→ **Passage for review**
────────────────
Friday, 10th October 2003.

The House met at eleven of the clock: The LORD CHANCELLOR on the Woolsack.

Prayers—Read by the Lord Bishop of Worcester.

Female Genital Mutilation Bill

Baroness Rendell of Babergh: My Lords, I understand that no amendments have been set down to this Bill and that no noble Lord has indicated a wish to move a manuscript amendment or to speak in Committee. Therefore, unless any noble Lord objects, I beg to move that the order of commitment be discharged.

Moved, That the order of commitment be discharged.—(Baroness Rendell of Babergh.)

On Question, Motion agreed to.

Dealing in Cultural Objects (Offences) Bill

11.6 a.m.

Read a third time.

Lord Roper: My Lords, I beg to move that this Bill do now pass.

Moved, That the Bill do now pass.—(Lord Roper.)

Lord Howie of Troon: My Lords, I stumbled across this Bill by accident, when it came to its Second Reading a week or two ago. Having come down to see what the Bill was about, I became concerned on two points. They may be thought quibbles by some, but they are not quibbles to me.
────────────────
→ **Given information**
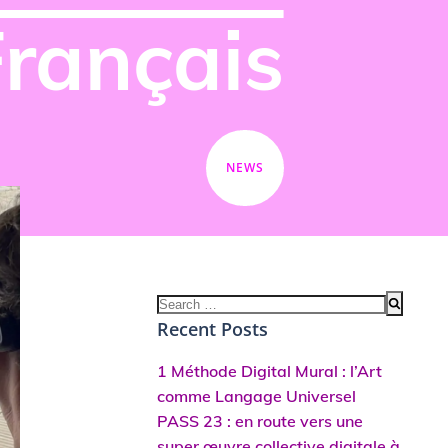
Français
NEWS
Search
for:
Recent Posts
1 Méthode Digital Mural : l’Art
comme Langage Universel
PASS 23 : en route vers une
super œuvre collective digitale à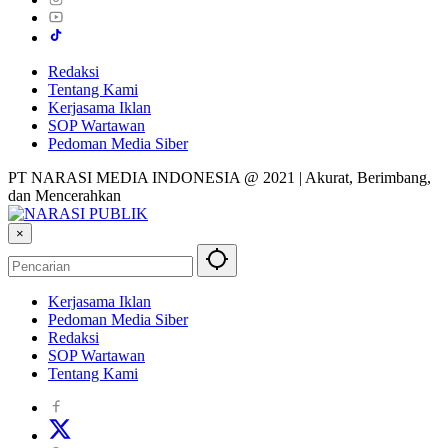
Redaksi
Tentang Kami
Kerjasama Iklan
SOP Wartawan
Pedoman Media Siber
PT NARASI MEDIA INDONESIA @ 2021 | Akurat, Berimbang,
dan Mencerahkan
×
Kerjasama Iklan
Pedoman Media Siber
Redaksi
SOP Wartawan
Tentang Kami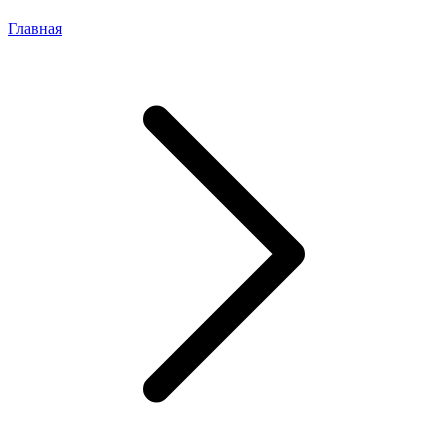
Главная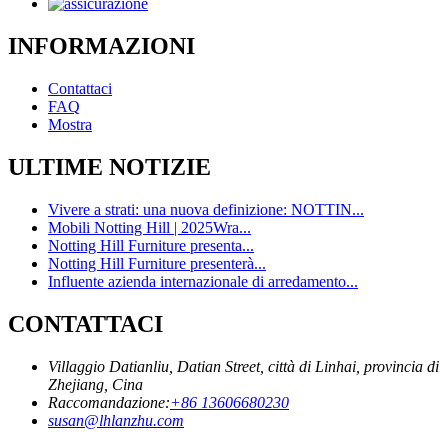
INFORMAZIONI
Contattaci
FAQ
Mostra
ULTIME NOTIZIE
Vivere a strati: una nuova definizione: NOTTIN...
Mobili Notting Hill | 2025Wra...
Notting Hill Furniture presenta...
Notting Hill Furniture presenterà...
Influente azienda internazionale di arredamento...
CONTATTACI
Villaggio Datianliu, Datian Street, città di Linhai, provincia di
Zhejiang, Cina
Raccomandazione:
+86 13606680230
susan@lhlanzhu.com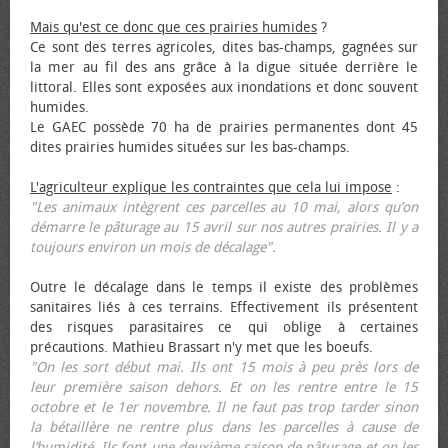
Mais qu'est ce donc que ces prairies humides
?
Ce sont des terres agricoles, dites bas-champs, gagnées sur
la mer au fil des ans grâce à la digue située derrière le
littoral. Elles sont exposées aux inondations et donc souvent
humides.
Le GAEC possède 70 ha de prairies permanentes dont 45
dites prairies humides situées sur les bas-champs.
L'agriculteur explique les contraintes que cela lui impose
:
"Les animaux intègrent ces parcelles au 10 mai, alors qu’on
démarre le pâturage au 15 avril sur nos autres prairies. Il y a
toujours environ un mois de décalage".
Outre le décalage dans le temps il existe des problèmes
sanitaires liés à ces terrains. Effectivement ils présentent
des risques parasitaires ce qui oblige à certaines
précautions. Mathieu Brassart n'y met que les bœufs.
"On les sort début mai. Ils ont 15 mois à peu près lors de
leur première saison dehors. Et on les rentre entre le 15
octobre et le 1er novembre. Il ne faut pas trop tarder sinon
la bétaillère ne rentre plus dans les parcelles à cause de
l’humidité. Ils font une deuxième saison de pâturage et on les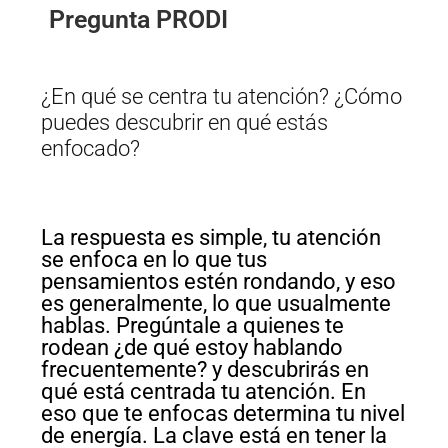
Pregunta PRODI
¿En qué se centra tu atención? ¿Cómo
puedes descubrir en qué estás
enfocado?
La respuesta es simple, tu atención
se enfoca en lo que tus
pensamientos estén rondando, y eso
es generalmente, lo que usualmente
hablas. Pregúntale a quienes te
rodean ¿de qué estoy hablando
frecuentemente? y descubrirás en
qué está centrada tu atención. En
eso que te enfocas determina tu nivel
de energía. La clave está en tener la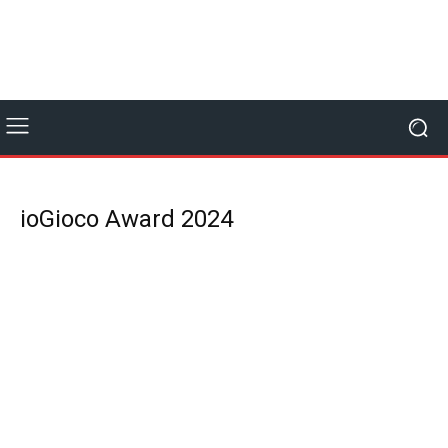
ioGioco Award 2024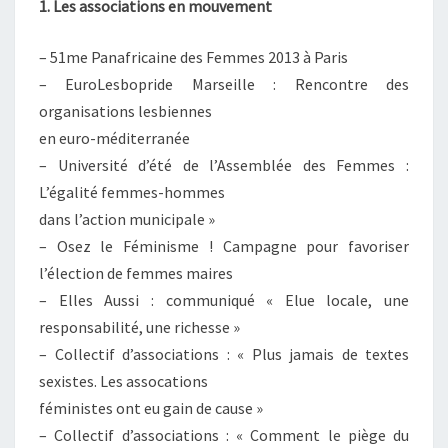
1. Les associations en mouvement
– 51me Panafricaine des Femmes 2013 à Paris
– EuroLesbopride Marseille : Rencontre des
organisations lesbiennes
en euro-méditerranée
– Université d’été de l’Assemblée des Femmes :
L’égalité femmes-hommes
dans l’action municipale »
– Osez le Féminisme ! Campagne pour favoriser
l’élection de femmes maires
– Elles Aussi : communiqué « Elue locale, une
responsabilité, une richesse »
– Collectif d’associations : « Plus jamais de textes
sexistes. Les assocations
féministes ont eu gain de cause »
– Collectif d’associations : « Comment le piège du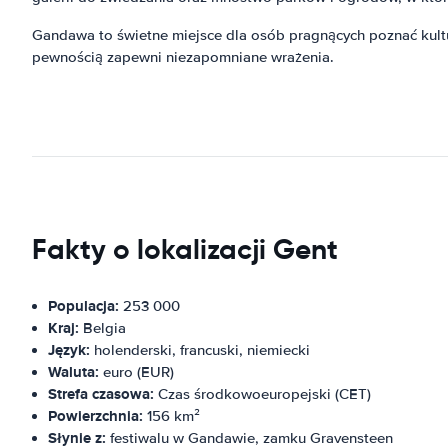
Gandawa to świetne miejsce dla osób pragnących poznać kulturę
pewnością zapewni niezapomniane wrażenia.
Fakty o lokalizacji Gent
Populacja:
253 000
Kraj:
Belgia
Język:
holenderski, francuski, niemiecki
Waluta:
euro (EUR)
Strefa czasowa:
Czas środkowoeuropejski (CET)
Powierzchnia:
156 km²
Słynie z:
festiwalu w Gandawie, zamku Gravensteen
────────────────
→ **Exercise prompt**
Reproduce everything in the House of Lords proceedings from "Baroness Rendell of Babergh: My" down to "a third time.". The records can be left aside.

→ **Output for this task**
Baroness Rendell of Babergh: My Lords, I understand that no amendments have been set down to this Bill and that no noble Lord has indicated a wish to move a manuscript amendment or to speak in Committee. Therefore, unless any noble Lord objects, I beg to move that the order of commitment be discharged.

Moved, That the order of commitment be discharged.—(Baroness Rendell of Babergh.)

On Question, Motion agreed to.

Dealing in Cultural Objects (Offences) Bill

11.6 a.m.

Read a third time.